[SOURCE start]
The Wonderful World of Gluten-Free Flour

Display of Various Gluten-Free Flours
We somehow fit all of these gluten-free flours, starches, and seeds in our cupboards

Overview of Gluten-Free Flour

This article provide a brief overview of gluten-free flours and answers some common questions.

What is gluten-free flour?

Gluten-free flour refers to any flour that is not made with one of the 3 gluten-containing grains of wheat, barely, or rye. Standard baking flour contains wheat and therefore contains gluten. Gluten-free flours include singular flours made from grains and nuts or a blend of flours and starches.

What’s the difference between gluten-free flour and regular flour?

Gluten-free flour doesn’t contain wheat or other gluten containing grains like regular flour does, and all purpose gluten-free flours are blends of multiple flours, starches, and gums that attempt to replicate the structure and consistency that the gluten in regular all-purpose wheat flour provides to foods. Singular gluten-free flours, like almond flour, rice flour, or buckwheat flour, usually don’t come as close to replicating the taste and texture of wheat flour in foods as gluten-free flour blends do.

What are the different types of gluten-free flours?

The 2 main types of gluten-free flours are gluten-free flour blends and flours made from singular grains, nuts, or other plants. Gluten-free flour blends are a combination of grain, nut, or plant flours and starches, and these flour blends are generally used in baked goods the same way wheat flour is used.

Some gluten-free flour blends distinguish between “all purpose” gluten-free flour and “cup for cup”,”measure for measure”, or “1:1” gluten-free flour. All-purpose gluten-free flour is used when a gluten-free recipe calls for flour, whereas “cup for cup” or “measure-for-measure” flour serves as a 1 for 1 replacement of regular wheat flour in recipes. While a 1 for 1 replacement works in some cases, it may not work well for recipes that use yeast, because gluten-free flour typically does not rise as well.
[SOURCE end]
_THINGS TO DO_:
1. According to the gluten-free flour article, why might a "cup for cup" flour fail as a one-for-one replacement in recipes that use yeast? Answer in one to three sentences.
2. Extend the gluten-free flour article by writing on from its last sentence.
[LISTING start]
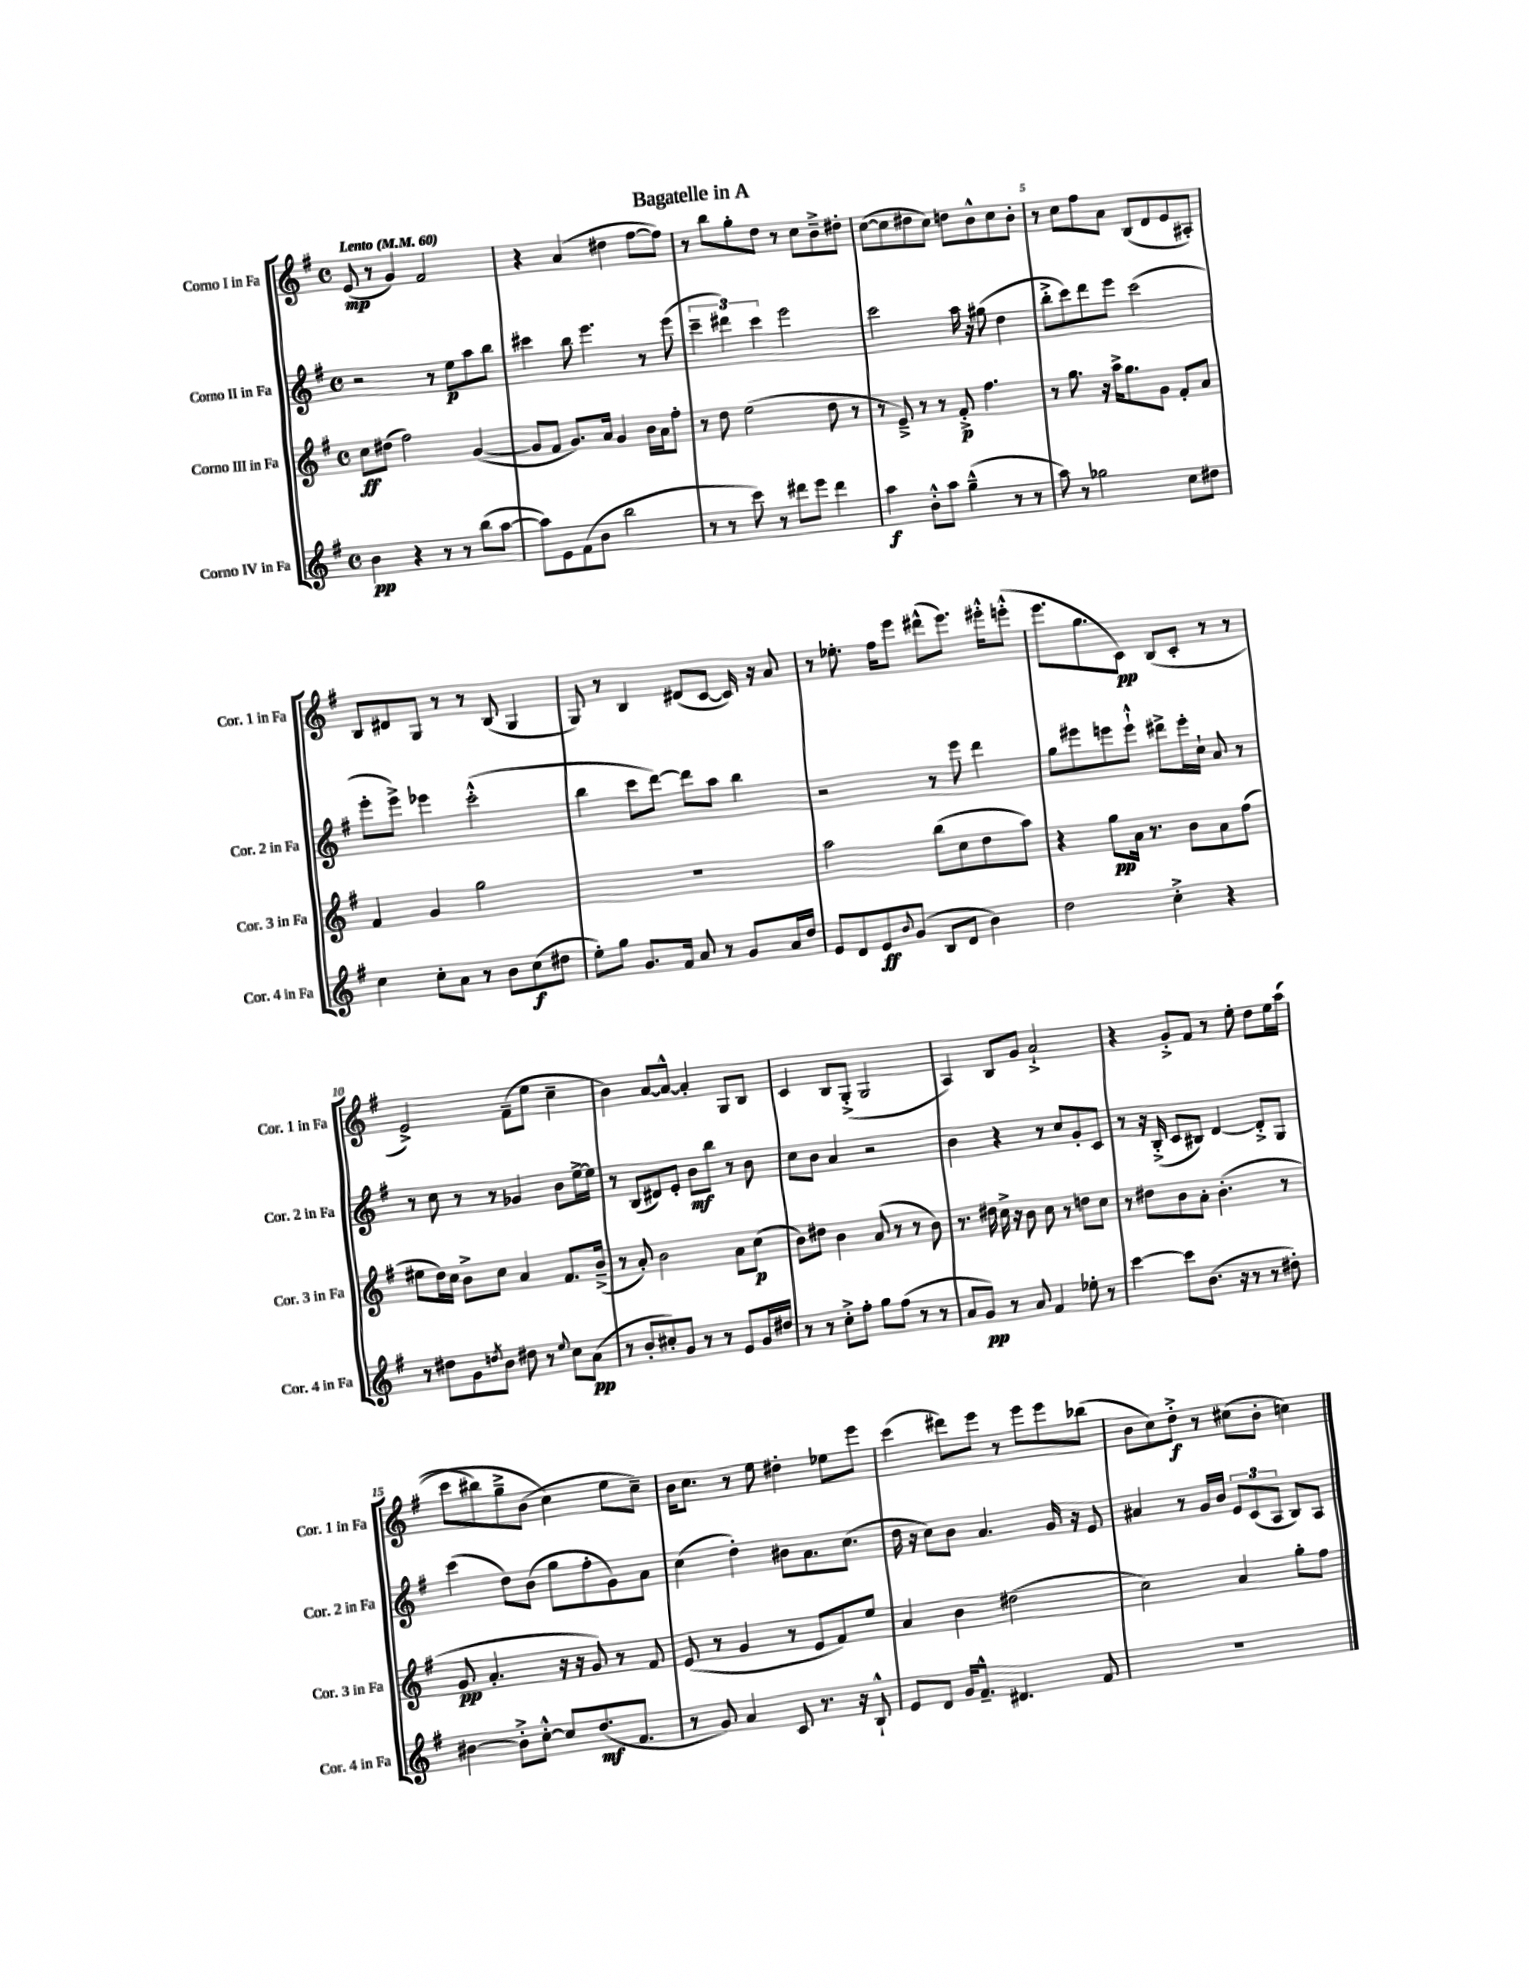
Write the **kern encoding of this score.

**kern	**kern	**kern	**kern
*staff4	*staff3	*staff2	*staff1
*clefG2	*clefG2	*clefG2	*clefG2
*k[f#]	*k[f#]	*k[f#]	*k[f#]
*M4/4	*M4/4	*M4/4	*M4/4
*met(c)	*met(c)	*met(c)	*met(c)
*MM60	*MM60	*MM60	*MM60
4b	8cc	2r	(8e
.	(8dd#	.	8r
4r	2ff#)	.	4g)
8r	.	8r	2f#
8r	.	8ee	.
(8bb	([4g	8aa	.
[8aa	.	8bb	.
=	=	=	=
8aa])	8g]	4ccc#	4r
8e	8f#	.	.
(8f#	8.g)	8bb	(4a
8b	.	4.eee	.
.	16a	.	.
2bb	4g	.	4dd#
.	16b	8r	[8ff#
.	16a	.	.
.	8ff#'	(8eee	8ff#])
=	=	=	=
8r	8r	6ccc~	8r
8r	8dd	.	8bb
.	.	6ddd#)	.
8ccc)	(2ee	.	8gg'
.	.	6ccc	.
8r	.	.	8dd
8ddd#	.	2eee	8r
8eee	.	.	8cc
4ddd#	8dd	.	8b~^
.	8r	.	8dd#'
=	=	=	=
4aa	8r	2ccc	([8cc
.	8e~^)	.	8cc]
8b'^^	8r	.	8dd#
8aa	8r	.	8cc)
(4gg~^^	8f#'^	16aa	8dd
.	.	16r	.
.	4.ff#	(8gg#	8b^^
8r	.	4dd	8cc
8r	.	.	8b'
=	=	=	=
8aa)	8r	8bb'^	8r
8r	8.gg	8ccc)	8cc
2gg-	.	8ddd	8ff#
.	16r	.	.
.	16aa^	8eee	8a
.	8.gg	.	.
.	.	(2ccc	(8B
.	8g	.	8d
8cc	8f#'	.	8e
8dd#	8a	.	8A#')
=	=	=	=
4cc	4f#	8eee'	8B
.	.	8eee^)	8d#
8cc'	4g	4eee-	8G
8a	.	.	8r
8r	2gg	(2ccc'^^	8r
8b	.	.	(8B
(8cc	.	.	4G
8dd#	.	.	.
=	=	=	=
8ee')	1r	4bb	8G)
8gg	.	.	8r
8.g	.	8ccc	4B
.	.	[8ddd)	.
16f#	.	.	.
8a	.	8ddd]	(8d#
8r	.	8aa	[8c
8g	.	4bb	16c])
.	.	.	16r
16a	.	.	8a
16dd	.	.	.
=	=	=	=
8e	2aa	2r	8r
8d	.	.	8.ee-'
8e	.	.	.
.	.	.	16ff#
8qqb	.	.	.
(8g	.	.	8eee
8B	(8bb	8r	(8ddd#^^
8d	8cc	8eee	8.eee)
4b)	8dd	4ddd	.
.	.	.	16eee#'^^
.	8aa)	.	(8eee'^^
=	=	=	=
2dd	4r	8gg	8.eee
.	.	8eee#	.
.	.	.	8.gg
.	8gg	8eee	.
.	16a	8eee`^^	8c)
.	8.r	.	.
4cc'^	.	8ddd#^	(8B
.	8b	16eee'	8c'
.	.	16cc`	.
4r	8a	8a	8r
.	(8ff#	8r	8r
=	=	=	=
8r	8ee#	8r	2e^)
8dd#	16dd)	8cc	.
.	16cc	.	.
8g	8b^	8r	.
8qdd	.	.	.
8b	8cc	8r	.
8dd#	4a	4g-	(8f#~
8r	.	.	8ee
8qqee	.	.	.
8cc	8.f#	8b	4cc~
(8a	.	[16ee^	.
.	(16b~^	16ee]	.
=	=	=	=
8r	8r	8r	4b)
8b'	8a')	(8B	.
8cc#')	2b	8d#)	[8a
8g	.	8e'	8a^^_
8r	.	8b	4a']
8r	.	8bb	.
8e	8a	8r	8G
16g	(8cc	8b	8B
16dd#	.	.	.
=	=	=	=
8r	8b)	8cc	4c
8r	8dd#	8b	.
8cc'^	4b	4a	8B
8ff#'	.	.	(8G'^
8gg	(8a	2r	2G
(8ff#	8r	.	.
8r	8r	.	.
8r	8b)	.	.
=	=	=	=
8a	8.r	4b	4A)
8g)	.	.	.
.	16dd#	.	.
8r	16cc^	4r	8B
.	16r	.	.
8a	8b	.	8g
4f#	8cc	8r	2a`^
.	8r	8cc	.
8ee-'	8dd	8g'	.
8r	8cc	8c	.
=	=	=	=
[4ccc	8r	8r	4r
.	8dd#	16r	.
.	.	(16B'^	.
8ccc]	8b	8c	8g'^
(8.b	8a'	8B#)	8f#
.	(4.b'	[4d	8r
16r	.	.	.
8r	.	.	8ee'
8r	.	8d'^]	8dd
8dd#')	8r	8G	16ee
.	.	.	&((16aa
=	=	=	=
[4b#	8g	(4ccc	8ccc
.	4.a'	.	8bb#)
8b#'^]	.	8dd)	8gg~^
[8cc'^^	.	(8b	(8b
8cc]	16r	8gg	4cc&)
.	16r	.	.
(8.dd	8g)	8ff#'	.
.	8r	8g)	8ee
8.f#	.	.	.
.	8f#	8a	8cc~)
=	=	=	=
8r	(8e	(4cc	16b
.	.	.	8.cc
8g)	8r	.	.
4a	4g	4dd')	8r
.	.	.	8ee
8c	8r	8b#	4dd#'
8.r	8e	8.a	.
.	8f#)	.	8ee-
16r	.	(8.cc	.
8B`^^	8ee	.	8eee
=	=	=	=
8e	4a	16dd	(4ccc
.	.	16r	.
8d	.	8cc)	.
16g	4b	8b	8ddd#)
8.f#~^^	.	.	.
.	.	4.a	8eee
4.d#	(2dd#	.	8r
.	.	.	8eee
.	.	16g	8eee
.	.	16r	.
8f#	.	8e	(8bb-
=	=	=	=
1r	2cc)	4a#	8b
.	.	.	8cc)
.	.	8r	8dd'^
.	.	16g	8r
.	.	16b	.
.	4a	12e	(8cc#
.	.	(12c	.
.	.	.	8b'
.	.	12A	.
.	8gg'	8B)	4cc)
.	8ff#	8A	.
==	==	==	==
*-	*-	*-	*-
[LISTING end]
_TASK ANSWERS_:
1. A one-for-one swap may not work well in yeast recipes because gluten-free flour typically does not rise as well as regular wheat flour.

2.
As an example, if you were following a gluten-free bread recipe, you would likely use a blend of gluten-free flours, but most gluten-free bakers wouldn’t use a bread recipe that normally calls for wheat flour and directly substitute the 1 for 1 gluten-free flour because it likely wouldn’t work well. Similarly, if a recipe calls for 1 cup of gluten-free flour, you won’t get as good results if used 1 cup of just coconut flour or rice flour.

Here are some of the singular gluten-free flours:

Gluten-Free Grain Flours:

  • Brown Rice Flour
  • White Rice Flour
  • Sweet Rice Flour
  • Sweet Brown Rice Flour
  • Millet Flour
  • Quinoa Flour
  • Buckwheat Flour
  • Fonio Flour
  • Teff Flour
  • Oat Flour

Gluten-Free Nut Flours

  • Almond Flour
  • Coconut Flour

Gluten-Free Legume Flours

  • Garbanzo Bean/Chickpea Flour
  • Fava Bean Flour

Other Gluten-Free Plant Flours

  • Tapioca Flour
  • Cassava Flour
  • Potato Flour
  • Corn Flour
  • Arrowroot Flour
  • Sorghum Flour
  • Amaranth Flour
  • Tigernut Flour

What does gluten-free flour contain?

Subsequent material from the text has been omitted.